**TASK PROMPT**:
Please copy the lines from the first one down through the line containing "الإجراءات التقنية الضرورية.", swapping "slaapkamer" for "badkamer" and keeping everything else the same.

-------- DATASET ENTRIES

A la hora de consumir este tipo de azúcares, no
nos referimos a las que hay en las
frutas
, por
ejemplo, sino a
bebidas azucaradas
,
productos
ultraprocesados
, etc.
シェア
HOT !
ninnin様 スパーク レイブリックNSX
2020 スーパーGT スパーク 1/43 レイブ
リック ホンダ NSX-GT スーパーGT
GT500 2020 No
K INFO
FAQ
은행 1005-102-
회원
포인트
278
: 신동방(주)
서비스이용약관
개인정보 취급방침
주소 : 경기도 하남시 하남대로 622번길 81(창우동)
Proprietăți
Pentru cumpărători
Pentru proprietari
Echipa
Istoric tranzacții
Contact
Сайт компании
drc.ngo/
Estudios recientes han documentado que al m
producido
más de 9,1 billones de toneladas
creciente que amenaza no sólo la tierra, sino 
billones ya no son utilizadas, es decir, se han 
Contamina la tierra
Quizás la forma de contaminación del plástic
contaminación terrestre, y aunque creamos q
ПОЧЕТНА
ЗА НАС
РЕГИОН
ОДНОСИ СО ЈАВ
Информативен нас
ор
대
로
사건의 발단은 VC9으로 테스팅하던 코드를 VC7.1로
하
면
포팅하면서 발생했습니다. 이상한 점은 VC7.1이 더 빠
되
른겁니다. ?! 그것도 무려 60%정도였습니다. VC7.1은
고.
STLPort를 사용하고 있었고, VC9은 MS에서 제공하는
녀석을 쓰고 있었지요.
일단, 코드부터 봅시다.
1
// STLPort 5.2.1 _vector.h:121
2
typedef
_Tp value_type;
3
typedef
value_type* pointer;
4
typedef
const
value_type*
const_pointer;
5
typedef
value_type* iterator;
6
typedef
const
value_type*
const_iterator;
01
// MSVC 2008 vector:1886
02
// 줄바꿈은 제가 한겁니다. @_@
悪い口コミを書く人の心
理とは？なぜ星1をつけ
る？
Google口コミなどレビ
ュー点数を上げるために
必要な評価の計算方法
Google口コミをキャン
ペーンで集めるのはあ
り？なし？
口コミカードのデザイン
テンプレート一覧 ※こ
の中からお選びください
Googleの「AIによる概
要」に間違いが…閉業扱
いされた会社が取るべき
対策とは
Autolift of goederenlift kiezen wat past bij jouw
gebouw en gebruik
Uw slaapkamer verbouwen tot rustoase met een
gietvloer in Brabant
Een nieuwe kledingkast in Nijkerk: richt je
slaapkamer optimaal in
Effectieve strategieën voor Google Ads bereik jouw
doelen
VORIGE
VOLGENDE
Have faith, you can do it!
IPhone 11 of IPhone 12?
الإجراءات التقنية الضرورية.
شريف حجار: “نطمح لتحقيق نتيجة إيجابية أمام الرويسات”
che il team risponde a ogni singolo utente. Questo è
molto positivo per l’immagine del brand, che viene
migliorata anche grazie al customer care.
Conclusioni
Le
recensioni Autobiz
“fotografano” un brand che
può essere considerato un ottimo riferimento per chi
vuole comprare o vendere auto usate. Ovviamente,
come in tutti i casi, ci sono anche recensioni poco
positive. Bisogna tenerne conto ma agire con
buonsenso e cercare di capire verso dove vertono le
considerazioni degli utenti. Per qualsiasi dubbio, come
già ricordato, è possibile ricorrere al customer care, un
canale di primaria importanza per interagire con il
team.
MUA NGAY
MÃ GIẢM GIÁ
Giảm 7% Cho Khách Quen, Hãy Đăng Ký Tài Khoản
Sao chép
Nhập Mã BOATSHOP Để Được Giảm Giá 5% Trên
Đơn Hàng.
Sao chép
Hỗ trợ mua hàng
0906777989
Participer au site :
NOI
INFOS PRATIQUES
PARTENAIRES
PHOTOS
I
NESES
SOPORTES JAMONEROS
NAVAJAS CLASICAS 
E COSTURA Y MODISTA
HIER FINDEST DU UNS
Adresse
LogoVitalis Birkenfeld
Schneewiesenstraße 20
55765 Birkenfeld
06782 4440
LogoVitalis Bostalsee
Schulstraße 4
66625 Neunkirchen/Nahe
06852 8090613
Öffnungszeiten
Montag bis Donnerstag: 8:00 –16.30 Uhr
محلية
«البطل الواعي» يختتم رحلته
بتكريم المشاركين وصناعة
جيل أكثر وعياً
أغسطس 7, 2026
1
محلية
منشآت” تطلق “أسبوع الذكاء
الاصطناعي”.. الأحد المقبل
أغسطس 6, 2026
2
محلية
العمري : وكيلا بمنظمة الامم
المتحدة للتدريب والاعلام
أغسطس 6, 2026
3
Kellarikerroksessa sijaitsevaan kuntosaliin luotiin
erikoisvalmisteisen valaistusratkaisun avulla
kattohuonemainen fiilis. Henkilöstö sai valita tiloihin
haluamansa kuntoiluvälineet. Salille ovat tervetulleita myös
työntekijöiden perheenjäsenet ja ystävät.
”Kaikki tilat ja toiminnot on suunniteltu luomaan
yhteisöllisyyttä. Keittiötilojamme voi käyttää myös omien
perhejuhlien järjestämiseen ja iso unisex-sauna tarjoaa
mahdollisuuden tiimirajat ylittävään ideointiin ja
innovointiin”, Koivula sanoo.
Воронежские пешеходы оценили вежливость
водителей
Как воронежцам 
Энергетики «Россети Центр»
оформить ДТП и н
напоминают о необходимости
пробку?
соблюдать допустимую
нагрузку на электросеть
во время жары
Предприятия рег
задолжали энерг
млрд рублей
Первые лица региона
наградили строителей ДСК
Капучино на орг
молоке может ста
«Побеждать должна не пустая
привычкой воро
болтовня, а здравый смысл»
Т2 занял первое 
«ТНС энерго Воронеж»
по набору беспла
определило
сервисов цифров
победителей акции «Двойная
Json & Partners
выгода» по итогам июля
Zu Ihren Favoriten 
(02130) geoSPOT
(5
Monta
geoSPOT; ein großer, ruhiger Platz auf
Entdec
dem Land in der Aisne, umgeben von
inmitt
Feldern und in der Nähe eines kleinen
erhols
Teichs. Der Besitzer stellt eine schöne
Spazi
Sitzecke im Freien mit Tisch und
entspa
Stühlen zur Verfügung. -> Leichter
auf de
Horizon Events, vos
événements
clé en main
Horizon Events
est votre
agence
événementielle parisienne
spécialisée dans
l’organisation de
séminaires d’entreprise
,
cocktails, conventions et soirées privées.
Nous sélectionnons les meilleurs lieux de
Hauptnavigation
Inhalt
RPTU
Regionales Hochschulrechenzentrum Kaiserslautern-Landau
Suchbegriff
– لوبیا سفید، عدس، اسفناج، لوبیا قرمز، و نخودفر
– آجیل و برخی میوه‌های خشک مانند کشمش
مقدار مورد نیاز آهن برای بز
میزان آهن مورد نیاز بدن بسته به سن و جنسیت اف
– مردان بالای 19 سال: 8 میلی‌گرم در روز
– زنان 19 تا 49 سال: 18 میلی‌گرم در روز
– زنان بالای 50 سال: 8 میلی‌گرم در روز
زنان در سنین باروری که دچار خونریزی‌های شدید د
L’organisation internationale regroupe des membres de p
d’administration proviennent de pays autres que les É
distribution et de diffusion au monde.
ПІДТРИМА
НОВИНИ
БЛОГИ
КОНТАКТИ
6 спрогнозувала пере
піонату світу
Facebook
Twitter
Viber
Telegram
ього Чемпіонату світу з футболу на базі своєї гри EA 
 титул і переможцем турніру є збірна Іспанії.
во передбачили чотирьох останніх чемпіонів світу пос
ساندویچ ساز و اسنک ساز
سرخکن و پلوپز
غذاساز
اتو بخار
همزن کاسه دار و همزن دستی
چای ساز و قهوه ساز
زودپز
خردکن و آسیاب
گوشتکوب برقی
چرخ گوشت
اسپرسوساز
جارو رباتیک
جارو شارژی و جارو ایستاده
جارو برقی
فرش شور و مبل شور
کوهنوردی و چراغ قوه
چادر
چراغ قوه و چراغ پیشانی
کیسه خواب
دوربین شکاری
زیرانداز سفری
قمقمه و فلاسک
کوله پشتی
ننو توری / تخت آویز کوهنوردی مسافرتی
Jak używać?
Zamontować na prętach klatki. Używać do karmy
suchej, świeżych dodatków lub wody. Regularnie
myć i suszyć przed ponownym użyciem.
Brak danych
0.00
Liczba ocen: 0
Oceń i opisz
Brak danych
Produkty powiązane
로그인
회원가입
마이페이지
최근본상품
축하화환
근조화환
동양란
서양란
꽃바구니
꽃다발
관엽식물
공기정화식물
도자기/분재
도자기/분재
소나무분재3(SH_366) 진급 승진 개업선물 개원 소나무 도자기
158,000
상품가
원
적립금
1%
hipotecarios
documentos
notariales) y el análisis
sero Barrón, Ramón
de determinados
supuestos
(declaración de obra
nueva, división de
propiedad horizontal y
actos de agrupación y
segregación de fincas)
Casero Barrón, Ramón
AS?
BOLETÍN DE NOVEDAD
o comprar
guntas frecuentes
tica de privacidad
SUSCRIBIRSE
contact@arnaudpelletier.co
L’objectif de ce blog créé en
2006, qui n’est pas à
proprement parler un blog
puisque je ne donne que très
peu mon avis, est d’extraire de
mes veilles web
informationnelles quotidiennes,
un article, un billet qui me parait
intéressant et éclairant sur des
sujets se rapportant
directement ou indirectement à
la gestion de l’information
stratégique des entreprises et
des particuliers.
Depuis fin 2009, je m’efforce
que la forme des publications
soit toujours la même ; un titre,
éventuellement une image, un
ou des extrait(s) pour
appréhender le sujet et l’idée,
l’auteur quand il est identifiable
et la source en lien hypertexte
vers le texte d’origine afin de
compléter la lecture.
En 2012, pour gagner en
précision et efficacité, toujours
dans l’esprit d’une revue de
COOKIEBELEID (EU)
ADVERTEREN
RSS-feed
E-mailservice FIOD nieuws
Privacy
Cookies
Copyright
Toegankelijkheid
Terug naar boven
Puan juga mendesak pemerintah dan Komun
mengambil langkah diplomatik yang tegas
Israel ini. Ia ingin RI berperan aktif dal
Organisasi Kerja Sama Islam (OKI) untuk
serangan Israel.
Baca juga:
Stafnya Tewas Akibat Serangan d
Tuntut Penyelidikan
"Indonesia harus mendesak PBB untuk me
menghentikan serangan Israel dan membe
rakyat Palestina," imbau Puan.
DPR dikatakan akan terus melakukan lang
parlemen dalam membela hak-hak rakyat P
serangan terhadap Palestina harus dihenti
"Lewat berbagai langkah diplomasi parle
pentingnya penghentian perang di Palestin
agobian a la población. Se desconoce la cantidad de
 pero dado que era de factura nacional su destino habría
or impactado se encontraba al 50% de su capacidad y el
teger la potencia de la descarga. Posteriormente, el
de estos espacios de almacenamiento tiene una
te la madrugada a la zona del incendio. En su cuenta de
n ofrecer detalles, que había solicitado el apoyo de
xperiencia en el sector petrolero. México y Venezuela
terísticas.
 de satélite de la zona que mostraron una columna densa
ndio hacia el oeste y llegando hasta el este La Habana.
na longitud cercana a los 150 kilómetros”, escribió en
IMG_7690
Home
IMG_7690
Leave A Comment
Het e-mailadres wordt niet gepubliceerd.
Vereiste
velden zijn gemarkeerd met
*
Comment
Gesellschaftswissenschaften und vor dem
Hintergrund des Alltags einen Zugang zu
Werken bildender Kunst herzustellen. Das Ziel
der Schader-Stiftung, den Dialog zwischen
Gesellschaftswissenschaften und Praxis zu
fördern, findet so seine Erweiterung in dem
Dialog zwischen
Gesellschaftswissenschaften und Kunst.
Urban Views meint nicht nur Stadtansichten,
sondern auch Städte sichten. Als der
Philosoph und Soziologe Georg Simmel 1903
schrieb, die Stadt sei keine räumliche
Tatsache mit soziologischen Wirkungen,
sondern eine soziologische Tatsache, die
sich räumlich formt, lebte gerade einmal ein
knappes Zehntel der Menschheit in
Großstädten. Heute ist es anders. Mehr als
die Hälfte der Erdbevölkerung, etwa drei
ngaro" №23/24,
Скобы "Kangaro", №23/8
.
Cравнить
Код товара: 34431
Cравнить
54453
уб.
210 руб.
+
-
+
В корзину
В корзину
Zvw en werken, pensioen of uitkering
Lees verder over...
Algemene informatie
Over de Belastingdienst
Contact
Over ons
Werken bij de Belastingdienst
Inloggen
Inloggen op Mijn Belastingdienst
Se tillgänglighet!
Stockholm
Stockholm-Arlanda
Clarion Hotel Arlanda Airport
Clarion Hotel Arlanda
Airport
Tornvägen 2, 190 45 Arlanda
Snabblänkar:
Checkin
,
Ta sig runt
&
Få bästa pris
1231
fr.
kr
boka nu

----------------

**SOLUTION FOR THIS PROBLEM**:
A la hora de consumir este tipo de azúcares, no
nos referimos a las que hay en las
frutas
, por
ejemplo, sino a
bebidas azucaradas
,
productos
ultraprocesados
, etc.
シェア
HOT !
ninnin様 スパーク レイブリックNSX
2020 スーパーGT スパーク 1/43 レイブ
リック ホンダ NSX-GT スーパーGT
GT500 2020 No
K INFO
FAQ
은행 1005-102-
회원
포인트
278
: 신동방(주)
서비스이용약관
개인정보 취급방침
주소 : 경기도 하남시 하남대로 622번길 81(창우동)
Proprietăți
Pentru cumpărători
Pentru proprietari
Echipa
Istoric tranzacții
Contact
Сайт компании
drc.ngo/
Estudios recientes han documentado que al m
producido
más de 9,1 billones de toneladas
creciente que amenaza no sólo la tierra, sino 
billones ya no son utilizadas, es decir, se han 
Contamina la tierra
Quizás la forma de contaminación del plástic
contaminación terrestre, y aunque creamos q
ПОЧЕТНА
ЗА НАС
РЕГИОН
ОДНОСИ СО ЈАВ
Информативен нас
ор
대
로
사건의 발단은 VC9으로 테스팅하던 코드를 VC7.1로
하
면
포팅하면서 발생했습니다. 이상한 점은 VC7.1이 더 빠
되
른겁니다. ?! 그것도 무려 60%정도였습니다. VC7.1은
고.
STLPort를 사용하고 있었고, VC9은 MS에서 제공하는
녀석을 쓰고 있었지요.
일단, 코드부터 봅시다.
1
// STLPort 5.2.1 _vector.h:121
2
typedef
_Tp value_type;
3
typedef
value_type* pointer;
4
typedef
const
value_type*
const_pointer;
5
typedef
value_type* iterator;
6
typedef
const
value_type*
const_iterator;
01
// MSVC 2008 vector:1886
02
// 줄바꿈은 제가 한겁니다. @_@
悪い口コミを書く人の心
理とは？なぜ星1をつけ
る？
Google口コミなどレビ
ュー点数を上げるために
必要な評価の計算方法
Google口コミをキャン
ペーンで集めるのはあ
り？なし？
口コミカードのデザイン
テンプレート一覧 ※こ
の中からお選びください
Googleの「AIによる概
要」に間違いが…閉業扱
いされた会社が取るべき
対策とは
Autolift of goederenlift kiezen wat past bij jouw
gebouw en gebruik
Uw badkamer verbouwen tot rustoase met een
gietvloer in Brabant
Een nieuwe kledingkast in Nijkerk: richt je
badkamer optimaal in
Effectieve strategieën voor Google Ads bereik jouw
doelen
VORIGE
VOLGENDE
Have faith, you can do it!
IPhone 11 of IPhone 12?
الإجراءات التقنية الضرورية.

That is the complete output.